In your copy, leave out the pictures and repeat every record exactly.

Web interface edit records
--- START ---

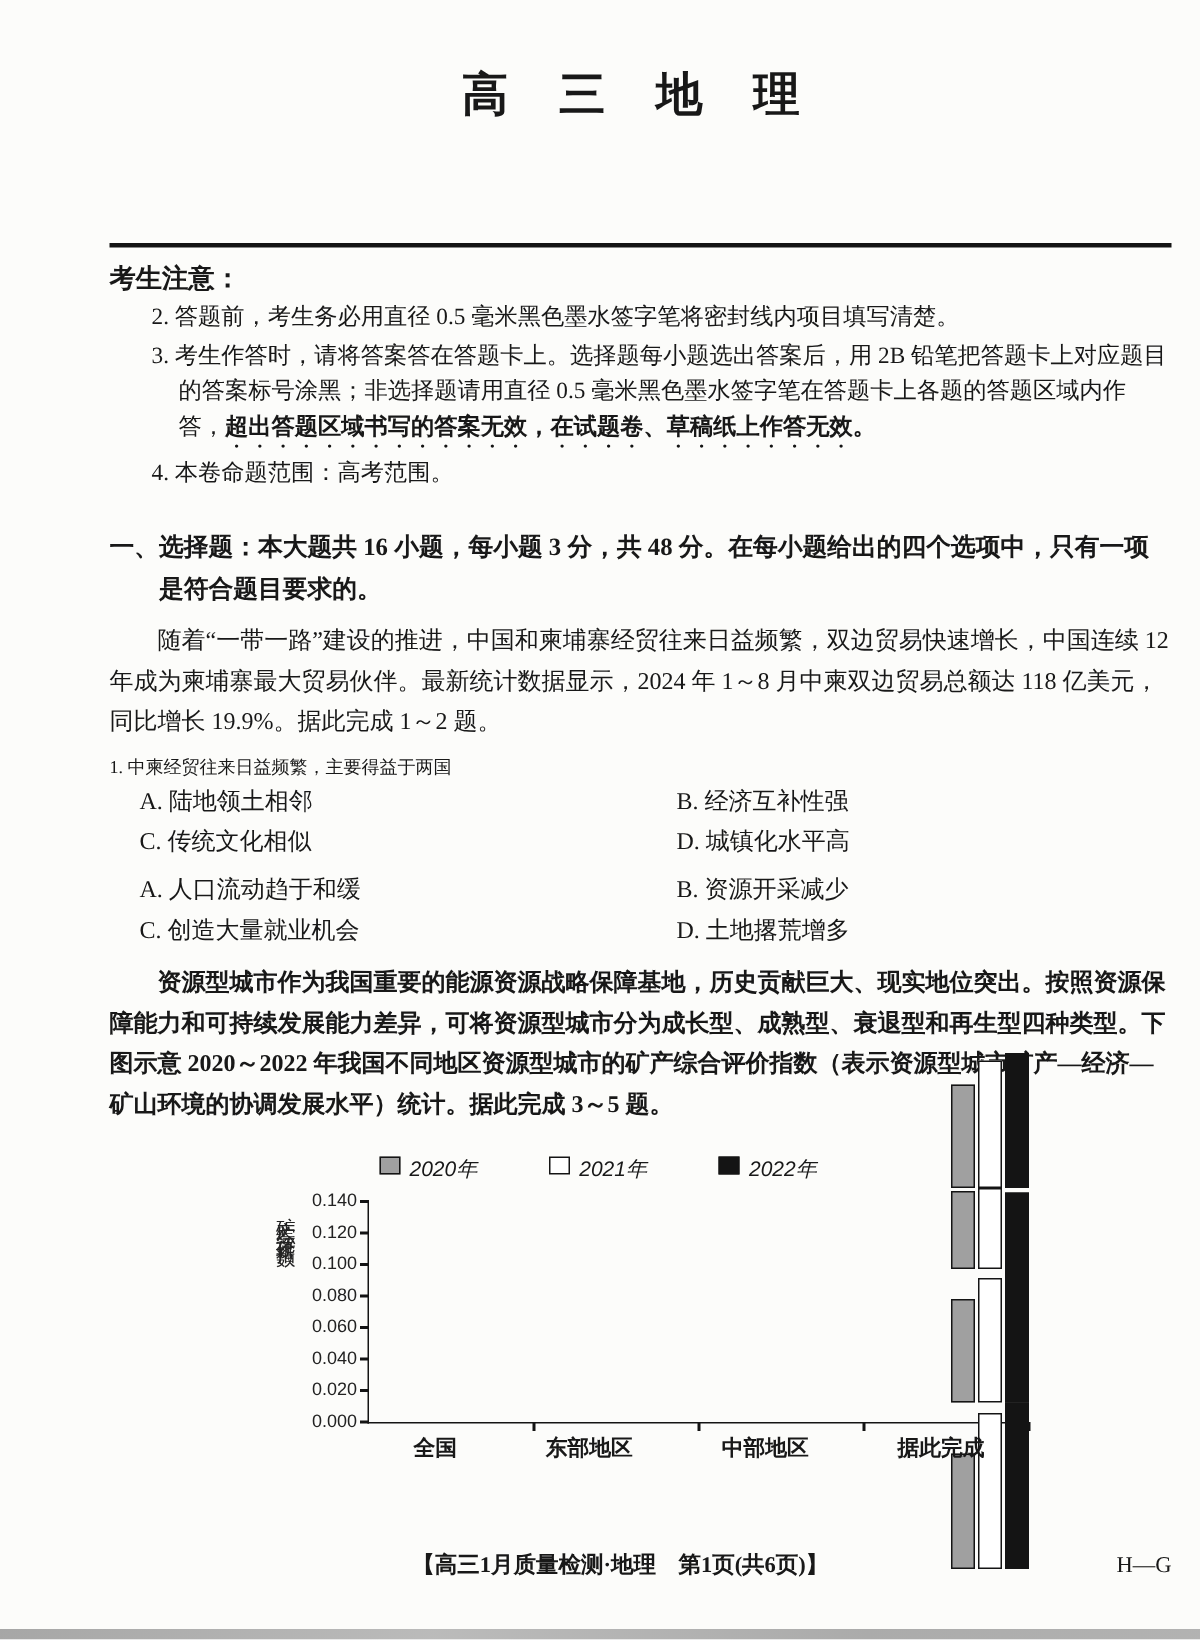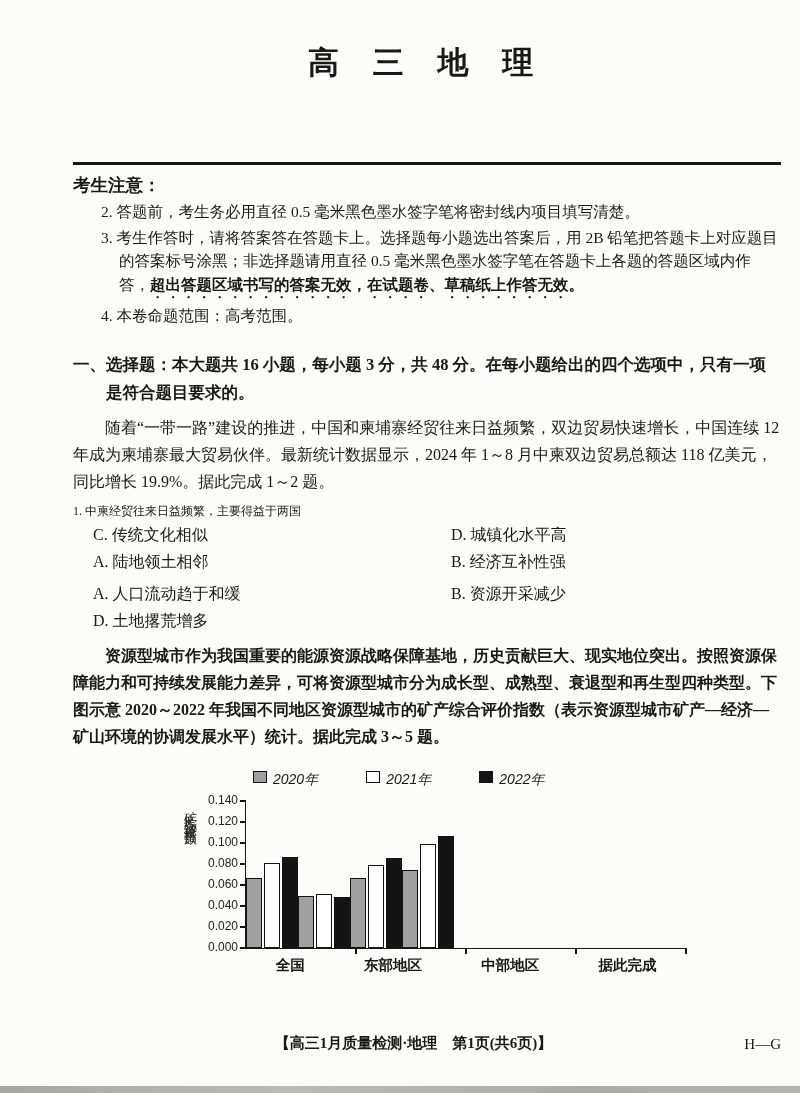--- a/index.html
+++ b/index.html
@@ -96,12 +96,12 @@
     <div class="question">
       <div class="stem">1. 中柬经贸往来日益频繁，主要得益于两国</div>
       <div class="opt-row">
+        <span class="opt-left">A. 陆地领土相邻</span>
+        <span class="opt-right">B. 经济互补性强</span>
+      </div>
+      <div class="opt-row">
         <span class="opt-left">C. 传统文化相似</span>
         <span class="opt-right">D. 城镇化水平高</span>
-      </div>
-      <div class="opt-row">
-        <span class="opt-left">A. 陆地领土相邻</span>
-        <span class="opt-right">B. 经济互补性强</span>
       </div>
     </div>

--- END ---

YOUR SOLUTION >>
--- a/index.html
+++ b/index.html
@@ -96,12 +96,12 @@
     <div class="question">
       <div class="stem">1. 中柬经贸往来日益频繁，主要得益于两国</div>
       <div class="opt-row">
+        <span class="opt-left">A. 陆地领土相邻</span>
+        <span class="opt-right">B. 经济互补性强</span>
+      </div>
+      <div class="opt-row">
         <span class="opt-left">C. 传统文化相似</span>
         <span class="opt-right">D. 城镇化水平高</span>
-      </div>
-      <div class="opt-row">
-        <span class="opt-left">A. 陆地领土相邻</span>
-        <span class="opt-right">B. 经济互补性强</span>
       </div>
     </div>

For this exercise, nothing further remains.